Andrew Weston likes the White Swan at Danby Wiske in North Yorkshire, where campers can set up in the rear beer garden. It has a shower and is aimed at the Coast to Coast hikers.
The Church House Inn at Coniston might not have electricity, but it does have breakfast and a bistro that also does takeaway. No wonder some readers love it.
Lots of recommendations for the National Trust campsites at Great Langdale and Wasdale. Big motorhomes and caravans will struggle with the narrow roads and bends. For the tenters and campervanners, though, the warmth of the Old Dungeon Ghyll pub awaits at Langdale.
Pitch and Canvas at Tattenhall near Chester is mostly glamping, but you can also pitch your own tent there and enjoy the warmth of a firepit. We’ve only heard from the owner so far, so let us know if you’ve stayed there.
Irthing Vale near Carlisle is a small and quiet site with the big advantage of being a short walk into Brampton. It’s not expressly advertised as being open all year, but a recent guest there suggested a phone call might just get you a spot! So…07561 817461
The Ancient Briton, Penycae in South Wales is popular with hikers, bikers and cavers. A traditional inn in the Brecon Beacons national park, it’s just a few miles from the Famous Dan-yr-Ogof show caves. There’s a heated shower block, electricity and a log fire in the pub, says Christine Stock.
Only opened in 2017, Bargoed Farm in Cardigan Bay is open all year and has an on-site café and farmshop. Karen, who suggested it, says it’s a very friendly, family-run site. It’s close to the sea and some beautiful walks. Lots of pitches, all hardstanding, and even a dog wash area for mucky pups.
There’s got to be more in Wales, so do let us know if you’ve stayed somewhere worth sharing.
Campsites in Scotland
A great tip from one reader – a map of 400 Scottish campsites that shows open-all-year ones in a different colour so they’re easy to spot.
Red Squirrel Campsite at Glencoe in the Highlands is fabulous. Lots of facilities, including free wifi, a £1 a go battery charging point and 25 acres of countryside to camp in. No motorhomes on Bank Holidays. Small campfires allowed.
Donald Boyd suggests the Camping and Caravanning Club site at Moffat in Dumfries and Galloway. Although there are 180 pitches (for non-members as well as members), the scenery is lovely. It can get a bit packed in and there are no trees to screen individual pitches, but facilities are great and it’s close to town.
Ann Irvine loves Porta Bhaigh campsite 20 miles north of Ullapool on the Coigach peninsula.
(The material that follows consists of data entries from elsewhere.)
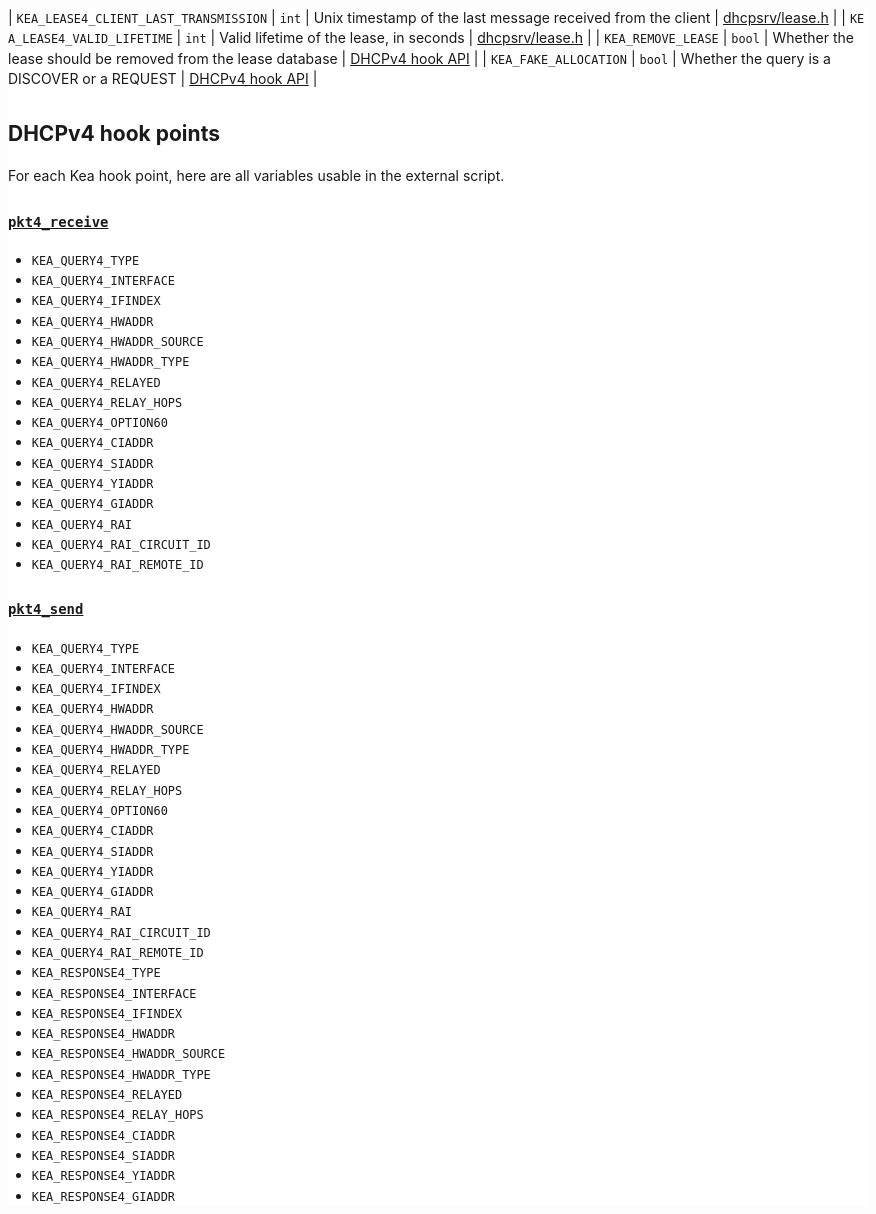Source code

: | `KEA_LEASE4_CLIENT_LAST_TRANSMISSION` | `int`    | Unix timestamp of the last message received from the client | [dhcpsrv/lease.h](https://jenkins.isc.org/job/Kea_doc/doxygen/d0/dee/structisc_1_1dhcp_1_1Lease.html#ac71dc7f97dd753096a0f448c6649cdcf)                         |
| `KEA_LEASE4_VALID_LIFETIME`           | `int`    | Valid lifetime of the lease, in seconds                     | [dhcpsrv/lease.h](https://jenkins.isc.org/job/Kea_doc/doxygen/d0/dee/structisc_1_1dhcp_1_1Lease.html#a615302a9140991942225b9809ddd50fb)                         |
| `KEA_REMOVE_LEASE`                    | `bool`   | Whether the lease should be removed from the lease database | [DHCPv4 hook API](https://jenkins.isc.org/job/Kea_doc/doxygen/de/df3/dhcpv4Hooks.html#dhcpv4HooksLease4Expire)                                                  |
| `KEA_FAKE_ALLOCATION`                 | `bool`   | Whether the query is a DISCOVER or a REQUEST                | [DHCPv4 hook API](https://jenkins.isc.org/job/Kea_doc/doxygen/de/df3/dhcpv4Hooks.html#dhcpv4HooksLeaseSelect)                                                   |

## DHCPv4 hook points

For each Kea hook point, here are all variables usable in the external
script.

### [`pkt4_receive`](https://jenkins.isc.org/job/Kea_doc/doxygen/de/df3/dhcpv4Hooks.html#dhcpv4HooksPkt4Receive)

- `KEA_QUERY4_TYPE`
- `KEA_QUERY4_INTERFACE`
- `KEA_QUERY4_IFINDEX`
- `KEA_QUERY4_HWADDR`
- `KEA_QUERY4_HWADDR_SOURCE`
- `KEA_QUERY4_HWADDR_TYPE`
- `KEA_QUERY4_RELAYED`
- `KEA_QUERY4_RELAY_HOPS`
- `KEA_QUERY4_OPTION60`
- `KEA_QUERY4_CIADDR`
- `KEA_QUERY4_SIADDR`
- `KEA_QUERY4_YIADDR`
- `KEA_QUERY4_GIADDR`
- `KEA_QUERY4_RAI`
- `KEA_QUERY4_RAI_CIRCUIT_ID`
- `KEA_QUERY4_RAI_REMOTE_ID`

### [`pkt4_send`](https://jenkins.isc.org/job/Kea_doc/doxygen/de/df3/dhcpv4Hooks.html#dhcpv4HooksPkt4Send)

- `KEA_QUERY4_TYPE`
- `KEA_QUERY4_INTERFACE`
- `KEA_QUERY4_IFINDEX`
- `KEA_QUERY4_HWADDR`
- `KEA_QUERY4_HWADDR_SOURCE`
- `KEA_QUERY4_HWADDR_TYPE`
- `KEA_QUERY4_RELAYED`
- `KEA_QUERY4_RELAY_HOPS`
- `KEA_QUERY4_OPTION60`
- `KEA_QUERY4_CIADDR`
- `KEA_QUERY4_SIADDR`
- `KEA_QUERY4_YIADDR`
- `KEA_QUERY4_GIADDR`
- `KEA_QUERY4_RAI`
- `KEA_QUERY4_RAI_CIRCUIT_ID`
- `KEA_QUERY4_RAI_REMOTE_ID`
- `KEA_RESPONSE4_TYPE`
- `KEA_RESPONSE4_INTERFACE`
- `KEA_RESPONSE4_IFINDEX`
- `KEA_RESPONSE4_HWADDR`
- `KEA_RESPONSE4_HWADDR_SOURCE`
- `KEA_RESPONSE4_HWADDR_TYPE`
- `KEA_RESPONSE4_RELAYED`
- `KEA_RESPONSE4_RELAY_HOPS`
- `KEA_RESPONSE4_CIADDR`
- `KEA_RESPONSE4_SIADDR`
- `KEA_RESPONSE4_YIADDR`
- `KEA_RESPONSE4_GIADDR`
It does look stunning. Right on the coast, excellent facilities and a winter offer of a discount on food in the bar opposite. Boat trips too.
Lots of people recommended Invercoe Holiday Park at Glencoe near Aviemore, it seems. It has good facilities, including a small shop and a drying room, lakes, mountains and more. You’ll need to book if you’re planning on a Christmas or New Year break here, by the way.
Barbra Wilkie suggests Invercauld campsite in Braemar: “It caters for skiers and hill walkers and is open all year, has drying room, laundry, boot room, storage for skis etc, good facilities, and is on the edge of Braemar, so close enough to walk to shops/bars/restaurants. It still feels like it’s in the middle of nowhere and is close to the ski resort and lots of walking/cycling routes.”
Some campervan and motorhome owners have also suggested wild camping in Scotland. We’re definitely game for that. One recommendation is the ski centre car park in the Cairngorms, where you’ll even get wifi – how wild is that! And Jules Robinson suggests the Falkirk Wheel because you can use the boat facilities.